How specific design choices in WebAssembly and client-side encryption allow FyTools to process sensitive data without ever seeing it.
1The "Air Gap" Philosophy
In traditional web applications, "processing a file" means uploading it to a backend server. This creates three distinct points of failure:
- Transit Risk: Files can be intercepted during upload/download.
- Storage Risk: Files persisted on servers (even temporarily) can be leaked.
- Access Risk: Server administrators effectively have "God mode" access to your data.
The FyTools Solution
We moved the entire backend engine into your browser using WebAssembly. Once the tool loads, the connection to our server is effectively severed. Your file never leaves your device's RAM.
2Sandbox Isolation
FyTools runs inside a strict browser sandbox. It utilizes the File System Access API solely to read user-selected files and write the processed result back.
WASM memory is linear and isolated. It cannot access the DOM or cookies unless explicitly bridged, preventing XSS attacks from reading file contents.

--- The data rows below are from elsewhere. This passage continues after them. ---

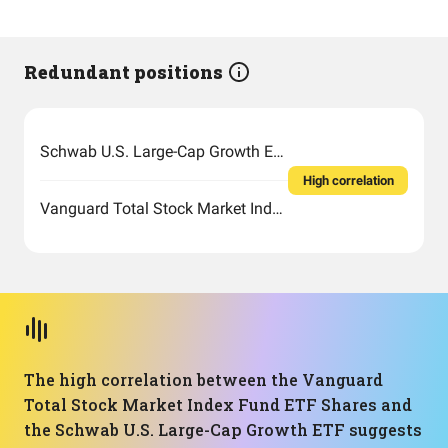
Redundant positions
Schwab U.S. Large-Cap Growth ETF
High correlation
Vanguard Total Stock Market Index Fund ETF Shares
The high correlation between the Vanguard
Total Stock Market Index Fund ETF Shares and
the Schwab U.S. Large-Cap Growth ETF suggests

You can verify this yourself: Open your browser's Network tab while processing a PDF. You will see zero outbound requests.
3Client-Side Encryption
For tools involving passwords (like PDF Protect/Unlock), the cryptographic operations utilize the native Web Crypto API.
This means the "key" (your password) exists only as an ephemeral variable in your browser's execution context. It is never hashed, stored, or transmitted. When you refresh the page, it is gone forever.